»»

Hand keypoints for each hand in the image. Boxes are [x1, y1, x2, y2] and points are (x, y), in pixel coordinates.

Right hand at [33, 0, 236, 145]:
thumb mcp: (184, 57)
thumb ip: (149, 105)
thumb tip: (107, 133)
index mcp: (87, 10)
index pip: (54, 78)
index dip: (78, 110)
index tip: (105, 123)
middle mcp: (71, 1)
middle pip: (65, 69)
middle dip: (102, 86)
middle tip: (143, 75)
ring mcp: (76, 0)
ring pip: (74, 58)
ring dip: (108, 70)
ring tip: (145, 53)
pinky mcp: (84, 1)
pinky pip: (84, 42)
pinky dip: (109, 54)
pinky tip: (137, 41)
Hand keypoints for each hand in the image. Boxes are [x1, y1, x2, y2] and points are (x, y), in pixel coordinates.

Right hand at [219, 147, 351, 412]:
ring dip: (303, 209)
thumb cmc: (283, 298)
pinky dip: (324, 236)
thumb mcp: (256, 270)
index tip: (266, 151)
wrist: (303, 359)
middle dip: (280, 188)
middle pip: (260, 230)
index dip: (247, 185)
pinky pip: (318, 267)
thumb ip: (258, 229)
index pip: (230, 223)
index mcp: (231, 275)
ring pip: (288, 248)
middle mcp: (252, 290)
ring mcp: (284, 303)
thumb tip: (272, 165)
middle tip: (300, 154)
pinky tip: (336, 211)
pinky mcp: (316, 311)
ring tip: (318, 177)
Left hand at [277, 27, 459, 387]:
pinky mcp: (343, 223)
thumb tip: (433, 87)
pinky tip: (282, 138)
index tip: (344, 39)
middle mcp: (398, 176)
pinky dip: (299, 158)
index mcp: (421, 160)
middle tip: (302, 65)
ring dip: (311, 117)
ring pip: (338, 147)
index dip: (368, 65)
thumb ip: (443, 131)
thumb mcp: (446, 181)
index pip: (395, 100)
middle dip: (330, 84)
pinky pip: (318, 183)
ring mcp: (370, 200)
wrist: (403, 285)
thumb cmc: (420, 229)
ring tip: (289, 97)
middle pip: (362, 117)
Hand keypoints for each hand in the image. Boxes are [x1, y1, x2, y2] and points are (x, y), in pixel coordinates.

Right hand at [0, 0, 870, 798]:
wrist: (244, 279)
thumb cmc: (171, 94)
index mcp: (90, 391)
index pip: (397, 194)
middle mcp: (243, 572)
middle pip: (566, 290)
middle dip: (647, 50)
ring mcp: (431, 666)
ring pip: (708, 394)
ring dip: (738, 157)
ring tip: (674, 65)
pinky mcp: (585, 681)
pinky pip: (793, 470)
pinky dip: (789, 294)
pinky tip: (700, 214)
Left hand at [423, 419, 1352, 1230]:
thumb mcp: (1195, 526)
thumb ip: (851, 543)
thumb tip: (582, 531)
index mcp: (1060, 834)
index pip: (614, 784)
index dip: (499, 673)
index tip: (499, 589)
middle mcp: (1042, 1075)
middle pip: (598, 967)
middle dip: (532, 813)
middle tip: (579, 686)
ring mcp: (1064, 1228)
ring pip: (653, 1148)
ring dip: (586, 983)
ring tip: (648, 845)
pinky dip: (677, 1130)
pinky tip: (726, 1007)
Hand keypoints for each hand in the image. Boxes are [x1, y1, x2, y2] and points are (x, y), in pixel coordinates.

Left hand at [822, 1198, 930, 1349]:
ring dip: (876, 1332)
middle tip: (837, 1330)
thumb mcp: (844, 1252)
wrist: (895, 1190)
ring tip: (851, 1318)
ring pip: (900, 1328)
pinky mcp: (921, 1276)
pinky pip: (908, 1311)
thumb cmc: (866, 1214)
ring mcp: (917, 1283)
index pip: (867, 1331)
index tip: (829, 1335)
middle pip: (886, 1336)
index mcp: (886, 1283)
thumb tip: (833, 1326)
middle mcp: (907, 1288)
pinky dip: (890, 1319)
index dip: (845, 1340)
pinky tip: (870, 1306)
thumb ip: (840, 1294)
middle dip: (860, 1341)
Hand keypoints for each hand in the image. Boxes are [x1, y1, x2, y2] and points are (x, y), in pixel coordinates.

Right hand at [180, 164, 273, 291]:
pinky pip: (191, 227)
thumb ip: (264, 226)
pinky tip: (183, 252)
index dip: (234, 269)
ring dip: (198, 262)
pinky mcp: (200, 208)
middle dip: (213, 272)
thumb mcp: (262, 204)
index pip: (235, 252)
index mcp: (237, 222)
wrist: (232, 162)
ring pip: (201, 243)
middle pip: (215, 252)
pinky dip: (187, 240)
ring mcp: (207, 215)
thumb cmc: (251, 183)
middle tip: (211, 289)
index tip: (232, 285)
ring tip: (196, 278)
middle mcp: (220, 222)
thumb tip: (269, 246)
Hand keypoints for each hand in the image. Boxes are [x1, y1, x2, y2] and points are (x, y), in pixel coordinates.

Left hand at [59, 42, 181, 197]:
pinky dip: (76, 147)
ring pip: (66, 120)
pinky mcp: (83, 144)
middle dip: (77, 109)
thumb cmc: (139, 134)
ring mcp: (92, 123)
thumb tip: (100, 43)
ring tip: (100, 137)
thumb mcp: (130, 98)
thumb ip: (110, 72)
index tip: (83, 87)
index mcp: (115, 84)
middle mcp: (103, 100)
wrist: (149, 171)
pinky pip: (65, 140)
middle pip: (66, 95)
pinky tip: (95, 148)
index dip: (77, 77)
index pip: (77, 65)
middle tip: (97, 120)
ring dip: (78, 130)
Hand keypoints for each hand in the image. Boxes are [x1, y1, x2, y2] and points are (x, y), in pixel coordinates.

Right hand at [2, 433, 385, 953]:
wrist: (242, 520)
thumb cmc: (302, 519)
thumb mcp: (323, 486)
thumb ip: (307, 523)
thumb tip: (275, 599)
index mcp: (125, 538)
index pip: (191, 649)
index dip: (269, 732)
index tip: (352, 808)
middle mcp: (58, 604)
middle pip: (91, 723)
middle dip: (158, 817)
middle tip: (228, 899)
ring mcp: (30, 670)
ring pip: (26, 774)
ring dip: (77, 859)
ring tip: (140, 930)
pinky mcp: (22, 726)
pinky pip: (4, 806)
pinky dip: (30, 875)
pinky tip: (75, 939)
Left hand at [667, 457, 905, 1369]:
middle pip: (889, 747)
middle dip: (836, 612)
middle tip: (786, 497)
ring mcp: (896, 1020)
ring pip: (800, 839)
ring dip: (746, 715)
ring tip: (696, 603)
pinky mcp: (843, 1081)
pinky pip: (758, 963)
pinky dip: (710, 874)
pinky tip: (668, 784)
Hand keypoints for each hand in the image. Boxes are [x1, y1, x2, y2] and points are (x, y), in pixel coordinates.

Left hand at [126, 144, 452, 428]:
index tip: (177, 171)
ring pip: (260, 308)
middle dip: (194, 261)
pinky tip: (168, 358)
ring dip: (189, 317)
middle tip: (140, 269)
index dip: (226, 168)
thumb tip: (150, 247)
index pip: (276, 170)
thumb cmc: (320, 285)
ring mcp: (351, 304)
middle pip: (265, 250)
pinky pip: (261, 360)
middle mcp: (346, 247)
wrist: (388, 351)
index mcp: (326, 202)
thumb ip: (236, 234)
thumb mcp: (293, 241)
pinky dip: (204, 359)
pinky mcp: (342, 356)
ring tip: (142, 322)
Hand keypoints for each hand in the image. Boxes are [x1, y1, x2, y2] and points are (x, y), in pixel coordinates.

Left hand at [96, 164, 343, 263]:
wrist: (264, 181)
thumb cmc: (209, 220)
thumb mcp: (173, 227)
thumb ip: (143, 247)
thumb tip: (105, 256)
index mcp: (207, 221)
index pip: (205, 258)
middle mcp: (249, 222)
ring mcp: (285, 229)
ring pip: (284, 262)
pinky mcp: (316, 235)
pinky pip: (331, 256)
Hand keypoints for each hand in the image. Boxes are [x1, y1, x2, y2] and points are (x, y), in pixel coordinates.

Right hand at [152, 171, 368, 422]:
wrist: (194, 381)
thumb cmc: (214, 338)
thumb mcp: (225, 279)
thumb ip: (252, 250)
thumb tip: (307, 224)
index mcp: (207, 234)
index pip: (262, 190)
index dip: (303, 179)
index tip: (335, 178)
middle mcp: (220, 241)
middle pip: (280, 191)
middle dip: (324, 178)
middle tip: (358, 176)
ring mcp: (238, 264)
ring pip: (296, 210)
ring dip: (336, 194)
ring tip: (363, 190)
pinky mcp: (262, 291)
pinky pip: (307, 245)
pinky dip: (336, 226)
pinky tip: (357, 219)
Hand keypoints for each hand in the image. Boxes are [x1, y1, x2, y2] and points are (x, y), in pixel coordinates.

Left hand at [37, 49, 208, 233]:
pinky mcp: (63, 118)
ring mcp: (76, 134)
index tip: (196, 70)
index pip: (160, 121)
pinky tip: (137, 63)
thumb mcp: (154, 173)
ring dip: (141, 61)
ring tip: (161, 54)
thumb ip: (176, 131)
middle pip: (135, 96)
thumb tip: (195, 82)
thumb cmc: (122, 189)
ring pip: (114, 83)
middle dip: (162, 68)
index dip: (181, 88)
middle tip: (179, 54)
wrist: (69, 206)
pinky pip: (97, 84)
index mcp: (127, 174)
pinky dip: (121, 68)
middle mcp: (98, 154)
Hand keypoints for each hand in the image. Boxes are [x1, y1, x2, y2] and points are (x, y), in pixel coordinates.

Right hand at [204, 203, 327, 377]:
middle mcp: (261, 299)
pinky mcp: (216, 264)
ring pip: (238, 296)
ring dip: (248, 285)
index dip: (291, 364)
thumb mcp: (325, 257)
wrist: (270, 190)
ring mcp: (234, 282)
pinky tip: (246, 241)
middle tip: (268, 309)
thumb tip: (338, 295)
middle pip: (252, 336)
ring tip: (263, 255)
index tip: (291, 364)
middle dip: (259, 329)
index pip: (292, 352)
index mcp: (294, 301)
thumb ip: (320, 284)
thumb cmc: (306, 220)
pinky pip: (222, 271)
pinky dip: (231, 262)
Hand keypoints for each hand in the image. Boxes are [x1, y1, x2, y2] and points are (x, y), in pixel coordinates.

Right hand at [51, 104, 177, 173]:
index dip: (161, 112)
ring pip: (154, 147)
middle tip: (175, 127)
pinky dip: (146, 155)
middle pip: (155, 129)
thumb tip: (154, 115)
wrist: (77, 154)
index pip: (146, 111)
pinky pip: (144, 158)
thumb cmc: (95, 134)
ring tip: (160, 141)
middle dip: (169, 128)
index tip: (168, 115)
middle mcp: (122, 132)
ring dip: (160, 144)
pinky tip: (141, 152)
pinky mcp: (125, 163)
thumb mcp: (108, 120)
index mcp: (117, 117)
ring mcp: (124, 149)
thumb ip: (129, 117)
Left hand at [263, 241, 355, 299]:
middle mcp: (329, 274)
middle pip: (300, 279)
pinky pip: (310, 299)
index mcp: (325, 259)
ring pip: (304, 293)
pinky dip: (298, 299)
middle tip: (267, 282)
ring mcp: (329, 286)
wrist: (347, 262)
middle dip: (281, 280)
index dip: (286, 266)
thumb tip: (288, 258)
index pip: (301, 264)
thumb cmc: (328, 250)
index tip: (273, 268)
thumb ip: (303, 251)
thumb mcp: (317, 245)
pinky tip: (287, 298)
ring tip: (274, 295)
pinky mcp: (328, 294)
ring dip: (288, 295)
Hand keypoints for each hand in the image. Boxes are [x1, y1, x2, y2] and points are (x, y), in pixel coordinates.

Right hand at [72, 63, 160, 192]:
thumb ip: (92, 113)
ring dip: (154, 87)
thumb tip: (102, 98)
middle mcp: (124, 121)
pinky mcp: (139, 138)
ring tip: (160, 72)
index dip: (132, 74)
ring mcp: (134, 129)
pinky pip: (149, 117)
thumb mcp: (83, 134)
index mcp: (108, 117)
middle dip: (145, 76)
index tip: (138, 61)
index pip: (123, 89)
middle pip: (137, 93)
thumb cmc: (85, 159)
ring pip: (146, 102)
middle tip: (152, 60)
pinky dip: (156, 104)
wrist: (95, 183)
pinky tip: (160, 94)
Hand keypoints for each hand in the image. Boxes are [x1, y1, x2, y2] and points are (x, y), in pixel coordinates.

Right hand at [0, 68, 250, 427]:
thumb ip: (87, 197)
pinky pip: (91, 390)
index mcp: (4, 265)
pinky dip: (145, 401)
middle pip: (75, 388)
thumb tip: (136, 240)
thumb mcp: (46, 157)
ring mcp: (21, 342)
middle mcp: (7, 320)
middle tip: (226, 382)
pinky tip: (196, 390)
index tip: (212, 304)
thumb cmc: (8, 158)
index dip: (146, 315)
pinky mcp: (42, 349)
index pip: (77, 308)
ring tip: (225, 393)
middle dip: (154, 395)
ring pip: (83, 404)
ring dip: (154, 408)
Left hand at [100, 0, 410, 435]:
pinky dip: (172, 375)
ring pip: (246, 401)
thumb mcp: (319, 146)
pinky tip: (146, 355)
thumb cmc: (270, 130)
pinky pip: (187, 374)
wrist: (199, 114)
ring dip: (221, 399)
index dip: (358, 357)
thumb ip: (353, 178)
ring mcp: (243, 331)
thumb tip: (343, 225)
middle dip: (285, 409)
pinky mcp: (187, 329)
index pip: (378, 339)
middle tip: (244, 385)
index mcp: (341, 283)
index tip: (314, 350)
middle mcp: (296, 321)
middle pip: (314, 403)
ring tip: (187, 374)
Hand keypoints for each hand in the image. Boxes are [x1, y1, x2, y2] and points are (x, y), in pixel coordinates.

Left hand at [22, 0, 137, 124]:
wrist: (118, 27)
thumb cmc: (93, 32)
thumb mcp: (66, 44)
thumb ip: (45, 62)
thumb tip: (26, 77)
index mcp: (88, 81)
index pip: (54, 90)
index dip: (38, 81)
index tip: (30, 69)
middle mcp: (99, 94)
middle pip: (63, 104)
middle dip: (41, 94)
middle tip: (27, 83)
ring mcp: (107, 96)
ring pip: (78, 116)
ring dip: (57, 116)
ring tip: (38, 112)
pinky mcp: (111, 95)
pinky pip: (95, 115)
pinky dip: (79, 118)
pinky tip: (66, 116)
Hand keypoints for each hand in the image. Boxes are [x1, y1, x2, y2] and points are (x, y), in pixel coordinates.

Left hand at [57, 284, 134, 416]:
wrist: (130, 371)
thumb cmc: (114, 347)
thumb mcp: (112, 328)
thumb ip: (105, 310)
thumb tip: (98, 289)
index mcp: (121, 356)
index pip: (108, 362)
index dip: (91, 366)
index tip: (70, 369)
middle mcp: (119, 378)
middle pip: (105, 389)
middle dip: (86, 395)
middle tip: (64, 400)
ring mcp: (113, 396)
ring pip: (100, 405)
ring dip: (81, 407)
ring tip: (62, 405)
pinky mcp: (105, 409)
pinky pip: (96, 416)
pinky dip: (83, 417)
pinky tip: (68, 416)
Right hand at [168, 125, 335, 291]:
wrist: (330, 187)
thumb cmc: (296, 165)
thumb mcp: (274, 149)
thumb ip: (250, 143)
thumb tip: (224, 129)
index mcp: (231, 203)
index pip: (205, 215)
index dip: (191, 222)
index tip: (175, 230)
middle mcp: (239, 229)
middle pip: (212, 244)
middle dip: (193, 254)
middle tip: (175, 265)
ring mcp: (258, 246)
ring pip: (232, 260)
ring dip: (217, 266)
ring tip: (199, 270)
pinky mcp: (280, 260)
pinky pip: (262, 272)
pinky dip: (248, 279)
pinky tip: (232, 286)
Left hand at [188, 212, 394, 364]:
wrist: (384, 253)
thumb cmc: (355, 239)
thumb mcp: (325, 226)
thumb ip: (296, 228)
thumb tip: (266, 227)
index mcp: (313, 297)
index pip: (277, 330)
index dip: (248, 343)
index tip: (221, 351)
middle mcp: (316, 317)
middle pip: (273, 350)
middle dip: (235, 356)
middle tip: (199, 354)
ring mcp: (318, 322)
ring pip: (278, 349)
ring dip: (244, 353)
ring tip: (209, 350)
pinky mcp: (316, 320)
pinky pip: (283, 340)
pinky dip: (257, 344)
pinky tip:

««

§ **REQUIRED WORK**
From the records above, retype only the lines starting at the line that contains "thumb cmc: (328, 250)" and ending at the line that contains "thumb mcp: (46, 157)", both included.

§ **TASK RESPONSE**
thumb cmc: (328, 250)
index tip: (273, 268)
thumb ip: (303, 251)
thumb mcp: (317, 245)
pinky tip: (287, 298)
ring tip: (274, 295)
pinky mcp: (328, 294)
ring dip: (288, 295)
Hand keypoints for each hand in the image. Boxes are [x1, y1, x2, y2] and points are (x, y), in pixel coordinates.

Right hand at [72, 63, 160, 192]:
thumb ip: (92, 113)
ring dip: (154, 87)
thumb tip: (102, 98)
middle mcp: (124, 121)
pinky mcp: (139, 138)
ring tip: (160, 72)
index dip: (132, 74)
ring mcp: (134, 129)
pinky pip: (149, 117)
thumb mcp: (83, 134)
index mcp: (108, 117)
middle dip: (145, 76)
index tip: (138, 61)
index pip: (123, 89)
middle pip: (137, 93)
thumb cmc: (85, 159)
ring pip: (146, 102)
middle tip: (152, 60)
pinky dip: (156, 104)
wrist: (95, 183)
pinky tip: (160, 94)
Hand keypoints for each hand in the image. Boxes are [x1, y1, x2, y2] and points are (x, y), in pixel coordinates.

Right hand at [0, 68, 250, 427]:
thumb ip: (87, 197)
pinky pip: (91, 390)
index mcp: (4, 265)
pinky dip: (145, 401)
middle pip: (75, 388)
thumb tip: (136, 240)
thumb mcp: (46, 157)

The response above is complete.